We don’t have a principled bias against the supernatural, only a pragmatic assumption for natural explanations.
Matters of Risk
The Confusion of Natural Food
It’s fashionable to favor organic farming over more modern methods. “Natural” food seems normal for humans, while more modern farming such as genetic modification are by definition out-of-the-ordinary. Our historical experience and scientific expertise clash. Yet, remember that experience was only a factor when evidence didn’t exist. In a sense, experience was our only evidence. The skeptic shouldn’t favor traditional methods because they are more natural. Don’t confuse natural with naturalism.

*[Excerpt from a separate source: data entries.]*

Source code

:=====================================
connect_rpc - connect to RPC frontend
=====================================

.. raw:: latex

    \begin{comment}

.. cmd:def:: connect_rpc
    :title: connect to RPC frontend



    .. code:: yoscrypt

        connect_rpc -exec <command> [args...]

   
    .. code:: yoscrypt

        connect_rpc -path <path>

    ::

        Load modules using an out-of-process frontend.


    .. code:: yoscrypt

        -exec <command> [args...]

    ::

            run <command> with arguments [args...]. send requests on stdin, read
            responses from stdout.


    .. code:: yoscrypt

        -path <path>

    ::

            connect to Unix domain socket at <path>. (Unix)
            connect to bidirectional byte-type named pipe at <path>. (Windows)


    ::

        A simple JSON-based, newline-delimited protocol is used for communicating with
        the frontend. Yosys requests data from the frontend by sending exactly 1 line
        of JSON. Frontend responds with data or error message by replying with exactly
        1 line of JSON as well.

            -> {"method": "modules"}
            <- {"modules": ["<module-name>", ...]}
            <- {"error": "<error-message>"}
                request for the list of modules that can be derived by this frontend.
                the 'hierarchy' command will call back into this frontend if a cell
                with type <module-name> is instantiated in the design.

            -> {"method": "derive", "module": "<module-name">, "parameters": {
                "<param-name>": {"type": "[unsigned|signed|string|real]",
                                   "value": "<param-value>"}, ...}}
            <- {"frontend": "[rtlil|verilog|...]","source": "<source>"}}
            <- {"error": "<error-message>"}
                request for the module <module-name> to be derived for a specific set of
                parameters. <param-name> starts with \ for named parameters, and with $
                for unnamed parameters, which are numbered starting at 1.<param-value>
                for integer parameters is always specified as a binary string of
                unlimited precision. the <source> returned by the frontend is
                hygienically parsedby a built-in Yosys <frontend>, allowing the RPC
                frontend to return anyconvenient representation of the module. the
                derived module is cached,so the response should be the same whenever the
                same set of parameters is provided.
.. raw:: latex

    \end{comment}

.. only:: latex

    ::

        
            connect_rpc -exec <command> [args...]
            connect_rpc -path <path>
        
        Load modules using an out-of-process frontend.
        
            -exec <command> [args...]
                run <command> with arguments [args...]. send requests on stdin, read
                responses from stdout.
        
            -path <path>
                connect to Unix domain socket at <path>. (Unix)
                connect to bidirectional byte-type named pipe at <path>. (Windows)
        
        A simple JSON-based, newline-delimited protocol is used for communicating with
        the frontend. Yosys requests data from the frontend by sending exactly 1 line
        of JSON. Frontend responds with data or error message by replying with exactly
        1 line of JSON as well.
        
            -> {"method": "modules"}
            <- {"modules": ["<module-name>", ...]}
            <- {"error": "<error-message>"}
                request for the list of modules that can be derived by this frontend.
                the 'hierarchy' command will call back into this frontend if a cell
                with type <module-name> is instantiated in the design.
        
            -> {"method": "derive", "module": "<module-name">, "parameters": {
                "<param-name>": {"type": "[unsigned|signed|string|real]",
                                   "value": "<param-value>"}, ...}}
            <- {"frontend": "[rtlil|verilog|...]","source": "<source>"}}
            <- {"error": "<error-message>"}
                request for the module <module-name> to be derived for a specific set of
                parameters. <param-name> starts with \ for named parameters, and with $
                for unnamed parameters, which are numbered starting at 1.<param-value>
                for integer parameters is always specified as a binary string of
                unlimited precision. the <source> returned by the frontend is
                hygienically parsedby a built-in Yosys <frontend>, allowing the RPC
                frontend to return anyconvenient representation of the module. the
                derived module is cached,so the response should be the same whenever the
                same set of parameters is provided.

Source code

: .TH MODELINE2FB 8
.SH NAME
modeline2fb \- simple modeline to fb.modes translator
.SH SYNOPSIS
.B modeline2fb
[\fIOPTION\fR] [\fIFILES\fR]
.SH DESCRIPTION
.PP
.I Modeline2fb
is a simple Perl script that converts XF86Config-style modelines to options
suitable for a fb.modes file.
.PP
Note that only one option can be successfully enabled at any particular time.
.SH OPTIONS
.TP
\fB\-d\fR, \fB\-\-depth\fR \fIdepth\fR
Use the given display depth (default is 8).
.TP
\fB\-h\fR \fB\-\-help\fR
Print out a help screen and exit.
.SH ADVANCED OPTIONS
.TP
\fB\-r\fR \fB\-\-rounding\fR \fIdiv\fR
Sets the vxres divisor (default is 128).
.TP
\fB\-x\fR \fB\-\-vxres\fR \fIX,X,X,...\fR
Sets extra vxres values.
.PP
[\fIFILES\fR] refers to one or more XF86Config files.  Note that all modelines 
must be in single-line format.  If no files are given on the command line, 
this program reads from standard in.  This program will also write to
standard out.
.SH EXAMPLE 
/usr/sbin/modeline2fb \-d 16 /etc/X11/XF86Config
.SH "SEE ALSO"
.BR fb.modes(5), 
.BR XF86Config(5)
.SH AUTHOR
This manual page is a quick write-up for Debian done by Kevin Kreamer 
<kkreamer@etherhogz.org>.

We must be weary of the naturalistic fallacy. Naturalism wasn’t a baseline because of some special significance of being natural, but because we only had experience with non-supernatural pheonomma. Neither organic nor “artificial” farming methods are supernatural. Before we had any evidence of the safety of genetic modifacation (theoretical or actual) we should have been very skeptical. As more evidence comes in we’re free to evaluate it continuously. Given the importance of our food supply, we’re right to be skeptical of anything that could have a major effect, but it’s important to recognize that traditional agriculture isn’t free from downsides. We’re right to be skeptical of every new advancement in food technology given our lack of experience with it, but every new bit of evidence should temper our doubts. The default shouldn’t be organic or modern agriculture – it’s whatever the present evidence deems acceptable. To know that we may have to refer back to the consensus of dispassionate experts. Risks of danger must be weighed against the potential for wide benefits.
Knowing Why Matters
Skepticism is an Approach
Skeptics shouldn’t expect to always be right. Skepticism isn’t about answers – it’s about doubt. There aren’t any good reasons to believe that a race of shy but super-advanced extraterrestrials mastered interstellar spaceflight beyond even our theoretical understanding of physics who simultaneously lack the ability to prevent crashes. It’s also possible that all world governments have been able to successfully restrict the public and scientific community from learning of or reporting on any conclusive evidence of these inconsistent visitors, but it’s more rational to doubt the conspiracies until further substantiation.
Modern skeptics reject the notion that the world is unknowable. Evidence and logic provide reasons to believe; even Pyrrho should accept that the President was born in Hawaii. Doubt does not excuse ignorance. In order to locate the baseline of justified doubt, we continue to seek out the ground of reason. If it turns out our default is incorrect, the skeptic should feel no shame in adapting to the new understanding of the world.
If we don’t know why holocaust deniers, flat-earthers, and 9/11 truthers are wrong we’ll be forced to treat every crazy claim as equally likely to be true. You might as well cast your vote for Donald Trump.